WASHINGTON (Reuters) – More than $25 billion from the U.S. Treasury Department’s Emergency Rental Assistance program has been spent or obligated over the past year through January 2022, Deputy U.S. Treasury Secretary Wally Adeyemo said on Tuesday.
In prepared remarks at a housing agency in Memphis, Tennessee, Adeyemo said that he expects the “vast majority” of the remaining funds in the $46.6 billion COVID-19 relief program to be deployed to households or paid to local grantee agencies by the middle of 2022.
The program was funded by two COVID-19 relief acts passed by Congress – a $900 billion aid package in December 2020 under former president Donald Trump and the $1.9 trillion American Rescue Plan signed into law a year ago this week by U.S. President Joe Biden, marking his first major policy victory.
In January, the Treasury said that about $1.95 billion was spent on rent, utilities and arrears to 431,717 households. That represents a slight decline from December 2021, when 559,280 households received $2.44 billion in assistance.
The program’s monthly payouts peaked in the fall of 2021 and have tapered off since then as U.S. employment has recovered.
In Memphis and Shelby County, Tennessee, Adeyemo said that the program has made some 16,000 payments totaling $43.1 million to keep families in their rented homes. The city and county partnered with local courts and non-profit groups to divert eviction cases to the rental assistance program.

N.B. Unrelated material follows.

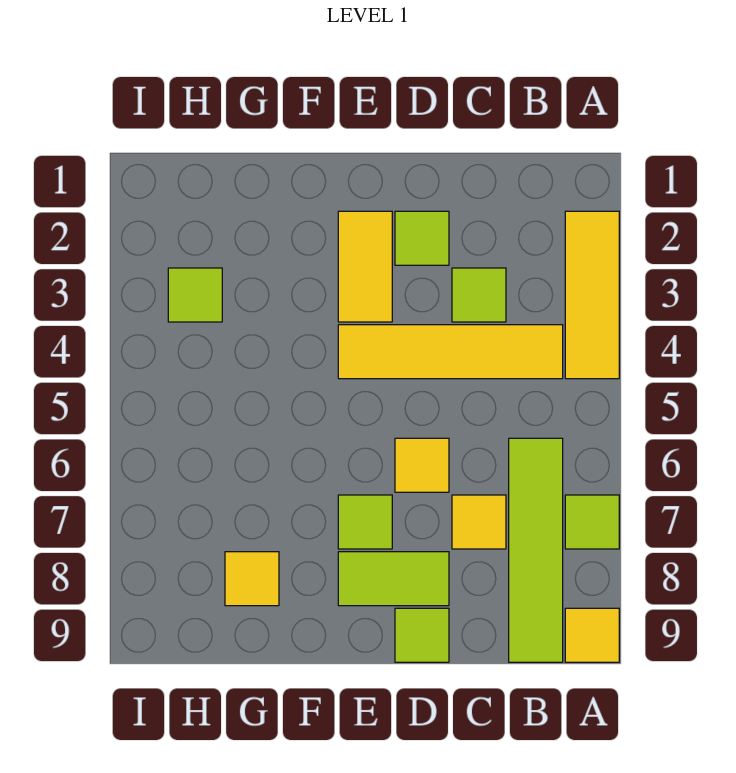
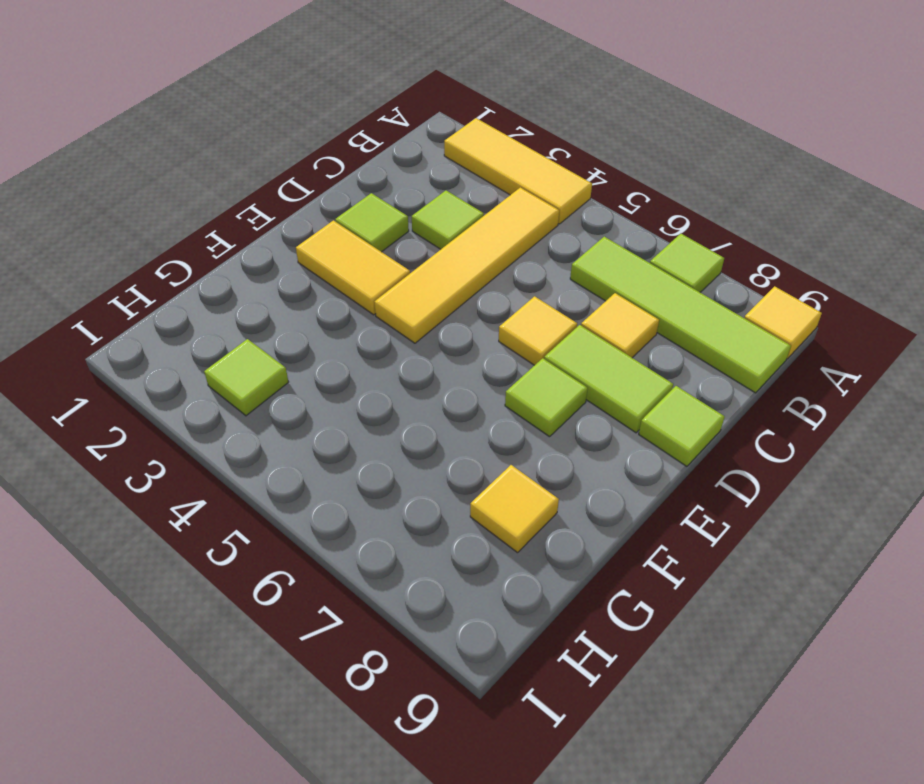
lime tile D8:E8 level 1 -> lime tile D7:D8 level 1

Adeyemo said the Treasury also was encouraging state and local governments to use their share of another federal funding source – the $350 billion State and Local Fiscal Relief Fund – to invest in building more affordable housing. New guidance from the Treasury issued in January clarified affordable housing projects as a qualified use for those funds.
Adeyemo said increased supply of affordable housing can offset recent increases in rent and other prices in the economy.
“The American Rescue Plan provided a historic sum of money to state local governments that we’re hoping that they will use to help address the challenges of affordable housing because they’re core to solving and addressing challenges we face in communities all over the country,” he said.